# 6/22 Group Ride Report: A Fixey for 40 miles, WHAT?!?!?!



## bikerbert (Jan 28, 2005)

We had three groups, and one of our them avg'd almost 20mph (19.6 and change) for 40 miles. It made my legs muy triste. Plus, the entire ride was done by someone on a fixey (who spent a ton of time both on and off the front), and it was damn impressive!

We had a few first time road riders mixed in with the vets, and it looked like everyone had fun. We had the usual attacks, sprints and lower body muscular discomfort, but it was a great ride.

Thanks to everyone who came out, photos are on the way. If we get to host a ride in July you may hear such words as climb, Los Altos Hills, Old La Honda........

Start training now people, chasing Dr John and SCU Bobby uphill won't be easy!


----------



## Number9 (Nov 28, 2004)

Hi Al,

Thanks for organizing a great ride and for being a gracious and generous host. Silly me, I thought this was going to be leisurely Sunday ride, so I brought the fixie. Ouch...


----------



## bikerbert (Jan 28, 2005)

dude, that was seriously impressive. Especially with the amount of time you spent pulling on Canada into the wind. How often do you race on the track?


----------



## thien (Feb 18, 2004)

Hey Al,

Great ride today. Thanks for hosting it from Integrate Fitness. Did I hear right, that there was actually a sag wagon out there today? Awesome planning from start to finish man.


----------



## bikerbert (Jan 28, 2005)

We had a few clients volunteer to SAG, but we decided there would be enough ride leaders and waterin' holes for people to refuel. It is something we are definitely thinking about doing at some point when we do a ride where there aren't too many places to rehydrate like up Kings to 92 and back in or something similar.


----------



## Squidward (Dec 18, 2005)

Great ride. Great organization. Great hosting!

My buddy and I originally planned on riding in the B group but we got caught up in the ride and managed to be in the A- group (not out front but ahead of the B group).

If you recall, I committed to this ride then almost didn't show up. Last night I posted that I was going to show up. This morning, we almost cancelled yet again at the last moment because my buddy found out that his former neighbor was killed last night in a head-on accident and he didn't get any sleep last night at all. We were talking about bailing on this ride but we eventually decided to do it. I'm glad we did.


----------



## Rojo Neck (Jun 23, 2008)

Big fun out there today. Couldn't have asked for better weather. Except maybe minus the wind on Cañada.

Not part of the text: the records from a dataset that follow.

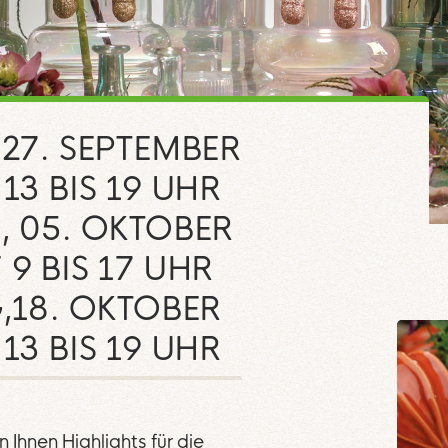
27. SEPTEMBER
13 BIS 19 UHR
 05. OKTOBER
9 BIS 17 UHR
,18. OKTOBER
13 BIS 19 UHR
 Ihnen Highlights für die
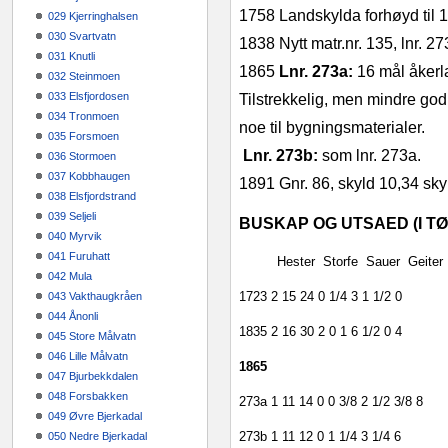
1758
Landskylda forhøyd til 
029 Kjerringhalsen
030 Svartvatn
1838
Nytt matr.nr. 135, lnr. 27
031 Knutli
1865
Lnr. 273a:
16 mål åkerla
032 Steinmoen
033 Elsfjordosen
Tilstrekkelig, men mindre god 
034 Tronmoen
noe til byg­ningsmaterialer.
035 Forsmoen
Lnr. 273b:
som lnr. 273a.
036 Stormoen
037 Kobbhaugen
1891
Gnr. 86, skyld 10,34 sk
038 Elsfjordstrand
039 Seljeli
BUSKAP OG UTSAED (I T
040 Myrvik
041 Furuhatt
Hester
Storfe
Sauer
Geiter
042 Mula
1723
2
15
24
0
1/4
3
1 1/2
0
043 Vakthaugkråen
044 Ånonli
1835
2
16
30
2
0
1
6 1/2
0
4
045 Store Målvatn
046 Lille Målvatn
1865
047 Bjurbekkdalen
048 Forsbakken
273a
1
11
14
0
0
3/8
2 1/2
3/8
8
049 Øvre Bjerkadal
273b
1
11
12
0
1
1/4
3
1/4
6
050 Nedre Bjerkadal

Large thanks to all the wheels I shamelessly sucked all day today and big props especially to Number 9, indeed, seriously impressive.

Josh


----------



## Gee3 (Jan 31, 2006)

Thanks for organizing the ride Al. I had lots of fun but I need to get on the bike more than once a month! I wasn't ready for a 40 miler! So to get some extra rest I decided to flat a few miles from the finish. hehe! Thanks again to everyone that stopped to help me and loan me their pumps! :thumbsup: 

I wish I could have stayed for the stretching and more food but I had a softball game to get to. 

Thanks again!
Gary


----------



## Dr_John (Oct 11, 2005)

Thanks Al/all, had a lot of fun. The weather was perfect.

I'm relatively new to cycling and some of the most impressive things I've seen have been on RBR rides. First was the thinkcoopers running the lead-outs at a good clip... on their tandem. And I still can't believe a fixie at that pace on that ride. Very impressive Number9. :thumbsup:


----------



## bikerbert (Jan 28, 2005)

Here are the pics from yesterday, enjoy!


----------



## doughboy_88 (Aug 22, 2006)

.....


----------



## North77 (Jun 10, 2008)

*THANK YOU RoadBikeReview Ride Hosted at Integrate Performance Fitness*

Thank You to everyone who showed up to ride this past Sunday June 22nd at Integrate Performance Fitness (IPF). We had 30 plus people show for the ride who enjoyed bagels, coffee, and socializing before ride out. Then everyone grabbed their ride turn sheets, joined their appropriate groups and headed to the pavement. 
The "A" group enjoyed a nice fast paced 20mph average speed, while the "B" group was a more moderate 15mph, followed by our "C" group at 11mph. No one was left behind, and from what I hear everyone had a blast. 
At the conclusion of the ride back at home base IPF, riders then enjoyed some Chocolate Milk, soda, PB&J's, cookies, pretzels, some skinny cows...oh yeah did I forget to mention the wonderful 15 minute stretching session, and the chair massages! 
I hope everyone enjoyed their experience with us and we look forward to hosting another ride in the near future. Don't forget to those of you that attended the ride, you receive a complimentary fitness evaluation ($150 value), and a free two week pass to our Monday and Wednesday evening Core Chaos Class at 6:30. So stop on by again for some FREE fitness FUN!!!

THANK YOU


----------



## Squidward (Dec 18, 2005)

North77 said:


> Don't forget to those of you that attended the ride, you receive a complimentary fitness evaluation ($150 value), and a free two week pass to our Monday and Wednesday evening Core Chaos Class at 6:30. So stop on by again for some FREE fitness FUN!!!
> 
> THANK YOU


Really? Wow, that that's cool! And I thought I was only participating in a group bike ride!


----------